■ Exercise requirements: The result should be every line of the listing that contains "véhicule".

■ Records supplied:
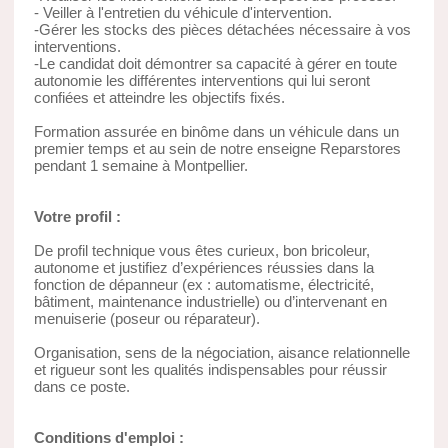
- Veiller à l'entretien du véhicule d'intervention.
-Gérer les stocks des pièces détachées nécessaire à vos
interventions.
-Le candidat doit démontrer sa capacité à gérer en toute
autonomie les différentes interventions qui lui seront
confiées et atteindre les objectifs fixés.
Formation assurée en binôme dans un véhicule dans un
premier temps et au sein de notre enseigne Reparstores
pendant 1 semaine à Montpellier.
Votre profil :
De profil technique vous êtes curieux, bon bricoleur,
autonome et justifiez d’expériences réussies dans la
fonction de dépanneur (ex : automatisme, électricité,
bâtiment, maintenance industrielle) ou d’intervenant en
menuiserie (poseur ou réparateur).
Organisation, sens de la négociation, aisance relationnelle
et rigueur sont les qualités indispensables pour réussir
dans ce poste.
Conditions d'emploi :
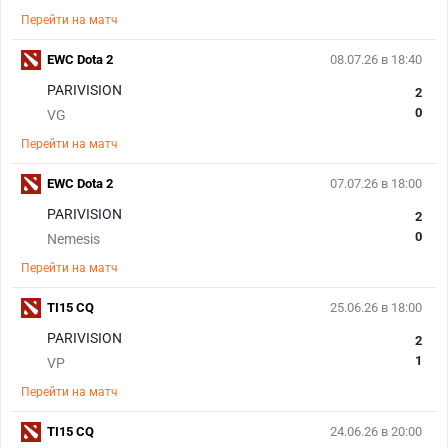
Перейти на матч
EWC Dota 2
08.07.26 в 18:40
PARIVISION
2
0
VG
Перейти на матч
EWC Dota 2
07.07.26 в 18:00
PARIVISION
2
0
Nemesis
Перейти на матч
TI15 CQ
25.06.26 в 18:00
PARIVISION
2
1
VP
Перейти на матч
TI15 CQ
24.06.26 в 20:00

■ Task response:
- Veiller à l'entretien du véhicule d'intervention.
Formation assurée en binôme dans un véhicule dans un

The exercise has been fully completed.